Máscara II, Ron Mueck no MAM - Rio de Janeiro
Sentado próximo à proa, ele está só e está nu. Ele é desproporcionalmente pequeno ou será o barco que é desproporcionalmente grande?  Não há remos, nem leme, nem vela, nem mastro. Ele está à deriva, e os braços cruzados do homem demonstram que ele sabe que não há o que fazer ou como lutar. Seu destino e seu futuro escapam-lhe completamente ao controle. Olho mais uma vez para seu rosto enrugado: um rosto quase familiar, que poderia ser do vizinho ou de um velho professor, talvez de meu avô quando eu era criança. Estou preparado para ver estampado naquele rosto o desespero ou a conformidade. Mas ele me desmente: os olhos estão vivos e atentos, o pescoço um pouco esticado para diante, como que tentando enxergar algo que está mais à frente e que ele não consegue ainda distinguir o que é. Será o fim? Será a esperança?

Já o enorme casal sob o guarda-sol colorido a princípio desperta pena. Eles são velhos. Estão em alguma praia, provavelmente cercados de corpos jovens e firmes como os deles já foram, mas nada indica que algum dia tenham sido belos. Os cabelos dele são ralos e os dela são curtos e grisalhos. Nenhum sinal de vaidade, a não ser as grossas alianças douradas, apertadas demais naqueles dedos nodosos que já foram mais magros um dia. Ele repousa de costas na areia imaginária, a cabeça apoiada nas pernas e nas varizes das pernas da companheira. Lembro-me, como contraponto, de “O Beijo”, de Auguste Rodin, o jovem casal de formas perfeitas que se enlaça em um beijo intenso e sensual, expressão perfeita e ideal do arrebatamento da paixão. Mas, então, percebo que o velho senhor tem um quase imperceptível sorriso no canto dos lábios, que transmite felicidade discreta e convicta, oposta à dos selfies escancarados a que sou submetido diariamente nas páginas das redes sociais. Contorno os dois e descubro que o braço direito do homem, o cotovelo apoiado no chão, segura delicadamente o braço de sua companheira. Procuro os olhos dela: cercados de rugas, eles repousam ternos sobre a face do seu homem. Ele, distraído, não vê, mas talvez possa pressenti-los. Os dois ultrapassaram a juventude e deixaram para trás a paixão, essa bijuteria vistosa. Eles se amam.

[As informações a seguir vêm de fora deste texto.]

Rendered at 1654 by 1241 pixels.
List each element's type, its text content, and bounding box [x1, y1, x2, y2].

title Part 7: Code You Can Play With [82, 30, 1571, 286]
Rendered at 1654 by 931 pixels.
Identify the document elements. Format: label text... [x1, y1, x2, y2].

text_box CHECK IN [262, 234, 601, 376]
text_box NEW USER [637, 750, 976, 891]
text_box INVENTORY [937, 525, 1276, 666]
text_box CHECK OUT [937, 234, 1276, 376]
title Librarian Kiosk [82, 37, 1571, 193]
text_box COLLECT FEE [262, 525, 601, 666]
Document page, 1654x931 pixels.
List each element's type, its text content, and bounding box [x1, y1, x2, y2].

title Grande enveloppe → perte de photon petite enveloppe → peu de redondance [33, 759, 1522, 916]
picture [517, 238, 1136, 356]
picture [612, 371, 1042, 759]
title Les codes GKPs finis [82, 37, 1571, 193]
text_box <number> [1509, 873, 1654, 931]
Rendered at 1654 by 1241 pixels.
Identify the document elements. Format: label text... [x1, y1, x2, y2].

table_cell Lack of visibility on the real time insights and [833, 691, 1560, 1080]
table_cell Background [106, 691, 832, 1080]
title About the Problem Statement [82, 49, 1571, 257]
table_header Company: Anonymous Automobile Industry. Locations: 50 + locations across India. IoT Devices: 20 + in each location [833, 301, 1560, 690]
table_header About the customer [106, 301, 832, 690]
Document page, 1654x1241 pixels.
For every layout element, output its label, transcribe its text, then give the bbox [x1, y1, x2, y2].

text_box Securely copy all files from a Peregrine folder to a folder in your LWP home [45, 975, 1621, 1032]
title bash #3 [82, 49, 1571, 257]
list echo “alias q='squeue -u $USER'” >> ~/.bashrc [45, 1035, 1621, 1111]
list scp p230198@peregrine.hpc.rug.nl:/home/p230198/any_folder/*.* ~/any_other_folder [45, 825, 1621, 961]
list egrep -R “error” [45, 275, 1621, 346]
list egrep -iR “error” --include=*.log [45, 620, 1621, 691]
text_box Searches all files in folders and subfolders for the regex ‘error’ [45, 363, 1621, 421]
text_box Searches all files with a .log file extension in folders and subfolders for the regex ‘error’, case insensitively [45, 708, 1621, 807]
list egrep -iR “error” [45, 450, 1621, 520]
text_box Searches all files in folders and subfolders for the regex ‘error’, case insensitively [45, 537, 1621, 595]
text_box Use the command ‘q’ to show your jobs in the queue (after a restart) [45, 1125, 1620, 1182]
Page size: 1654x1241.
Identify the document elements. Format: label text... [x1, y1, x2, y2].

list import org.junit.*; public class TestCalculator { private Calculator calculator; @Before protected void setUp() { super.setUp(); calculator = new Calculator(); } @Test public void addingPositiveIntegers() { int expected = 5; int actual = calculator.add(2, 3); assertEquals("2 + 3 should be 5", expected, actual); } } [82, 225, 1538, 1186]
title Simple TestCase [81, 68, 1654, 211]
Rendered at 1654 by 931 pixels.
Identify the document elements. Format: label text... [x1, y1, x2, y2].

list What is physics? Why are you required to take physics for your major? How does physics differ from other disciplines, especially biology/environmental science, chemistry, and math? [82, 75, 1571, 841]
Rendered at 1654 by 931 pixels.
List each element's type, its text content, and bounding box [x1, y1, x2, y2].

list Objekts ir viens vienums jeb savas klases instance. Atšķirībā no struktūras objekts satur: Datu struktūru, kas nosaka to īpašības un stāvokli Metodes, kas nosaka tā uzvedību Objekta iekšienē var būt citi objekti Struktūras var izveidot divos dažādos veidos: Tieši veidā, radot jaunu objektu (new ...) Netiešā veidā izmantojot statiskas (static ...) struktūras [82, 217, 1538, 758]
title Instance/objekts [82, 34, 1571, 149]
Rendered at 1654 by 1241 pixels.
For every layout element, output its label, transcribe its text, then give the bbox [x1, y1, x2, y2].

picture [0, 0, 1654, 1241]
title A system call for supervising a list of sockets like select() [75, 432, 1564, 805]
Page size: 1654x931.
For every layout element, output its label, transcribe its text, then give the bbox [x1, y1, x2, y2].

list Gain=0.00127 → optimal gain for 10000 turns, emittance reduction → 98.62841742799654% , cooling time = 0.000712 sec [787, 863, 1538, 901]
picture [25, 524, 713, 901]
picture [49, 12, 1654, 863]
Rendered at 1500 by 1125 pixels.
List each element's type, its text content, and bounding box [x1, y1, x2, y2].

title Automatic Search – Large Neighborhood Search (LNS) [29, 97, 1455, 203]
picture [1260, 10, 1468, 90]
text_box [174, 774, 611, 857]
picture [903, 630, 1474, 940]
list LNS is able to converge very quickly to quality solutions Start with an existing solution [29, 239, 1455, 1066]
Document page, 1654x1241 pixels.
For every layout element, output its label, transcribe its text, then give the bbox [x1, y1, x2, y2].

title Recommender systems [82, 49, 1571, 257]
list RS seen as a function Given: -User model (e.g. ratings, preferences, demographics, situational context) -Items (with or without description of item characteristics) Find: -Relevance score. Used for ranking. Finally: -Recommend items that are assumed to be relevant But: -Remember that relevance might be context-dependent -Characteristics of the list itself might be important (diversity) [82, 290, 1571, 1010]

E assim vou percorrendo uma a uma as nove esculturas hiper-realistas de Ron Mueck. O realismo técnico, embora impressionante, é acessório. O verdadeiro realismo está na capacidade de cada uma delas transmitir uma humanidade que nos penetra sem pedir licença, como a faca que penetrou o abdome do jovem negro de outra escultura: ele ergue a camiseta ensanguentada e examina aturdido a ferida, sem entender como a vida pode atingi-lo assim, tão profunda e inesperadamente.

Uma hora de pé na fila do lado de fora do MAM, a sala lotada de visitantes, mas vale cada segundo. Vale mais: vale o preço de uma ponte aérea, vale faltar a um dia ao serviço, vale ir sozinho. Só não vale não ir ver Ron Mueck no MAM do Rio.

Um comentário:

  1. Que bom que você gostou.
    Desfrutei os mínimos detalhes.
    Ouvi por onde andei, que ele não
    é muito ajustado, imagine se fosse.